*** Supplied records ***
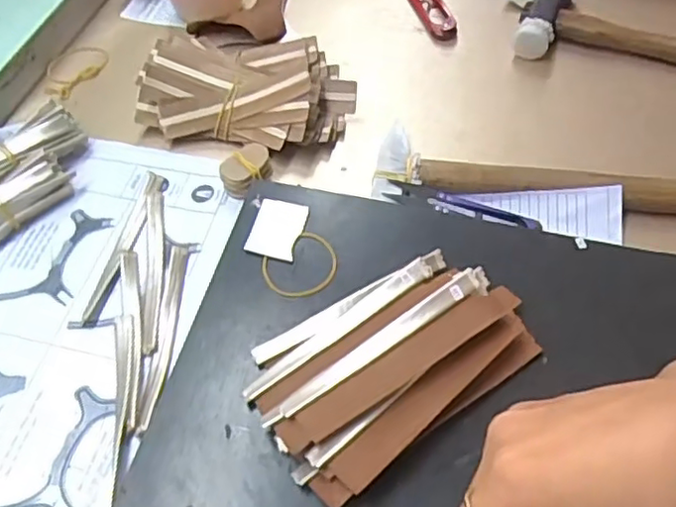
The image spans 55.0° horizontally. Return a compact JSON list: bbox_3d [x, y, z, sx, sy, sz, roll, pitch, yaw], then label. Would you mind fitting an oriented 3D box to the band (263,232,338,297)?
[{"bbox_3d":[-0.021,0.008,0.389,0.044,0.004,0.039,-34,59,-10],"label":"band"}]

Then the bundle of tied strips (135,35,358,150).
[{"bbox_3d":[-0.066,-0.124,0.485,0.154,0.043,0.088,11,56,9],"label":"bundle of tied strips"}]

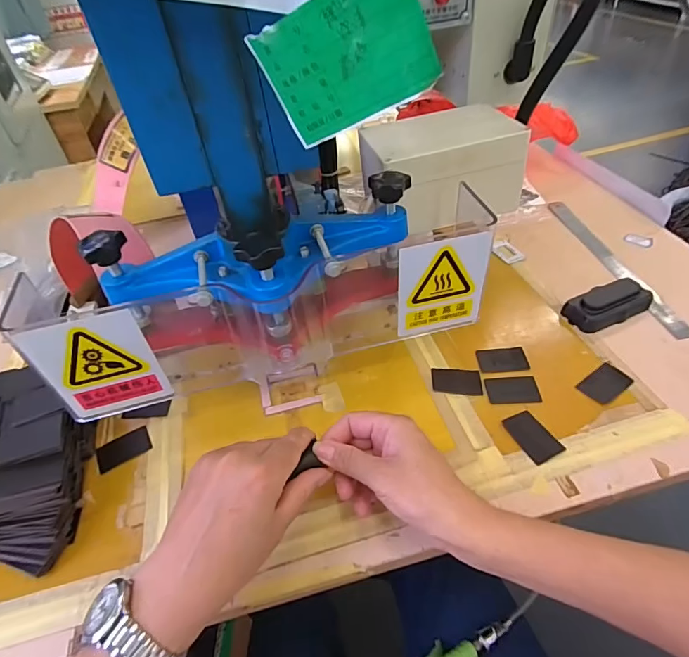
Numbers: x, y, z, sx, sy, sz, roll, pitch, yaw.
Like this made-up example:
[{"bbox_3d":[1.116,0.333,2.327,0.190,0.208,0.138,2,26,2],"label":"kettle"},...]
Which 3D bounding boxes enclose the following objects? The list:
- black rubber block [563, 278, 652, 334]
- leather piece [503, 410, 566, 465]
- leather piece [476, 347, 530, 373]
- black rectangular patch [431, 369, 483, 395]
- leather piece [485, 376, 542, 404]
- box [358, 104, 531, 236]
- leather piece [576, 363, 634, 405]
***
* Task item:
Only the words belong in your copy: restate the data above exactly and leave the images out.

* Answer section:
The image spans 55.0° horizontally. Return a compact JSON list: bbox_3d [x, y, z, sx, sy, sz, roll, pitch, yaw], then label. Would you mind fitting an oriented 3D box to the band (263,232,338,297)?
[{"bbox_3d":[-0.021,0.008,0.389,0.044,0.004,0.039,-34,59,-10],"label":"band"}]

Then the bundle of tied strips (135,35,358,150).
[{"bbox_3d":[-0.066,-0.124,0.485,0.154,0.043,0.088,11,56,9],"label":"bundle of tied strips"}]

Numbers: x, y, z, sx, sy, sz, roll, pitch, yaw.
Like this made-up example:
[{"bbox_3d":[1.116,0.333,2.327,0.190,0.208,0.138,2,26,2],"label":"kettle"},...]
Which 3D bounding boxes enclose the following objects? The list:
- black rubber block [563, 278, 652, 334]
- leather piece [503, 410, 566, 465]
- leather piece [476, 347, 530, 373]
- black rectangular patch [431, 369, 483, 395]
- leather piece [485, 376, 542, 404]
- box [358, 104, 531, 236]
- leather piece [576, 363, 634, 405]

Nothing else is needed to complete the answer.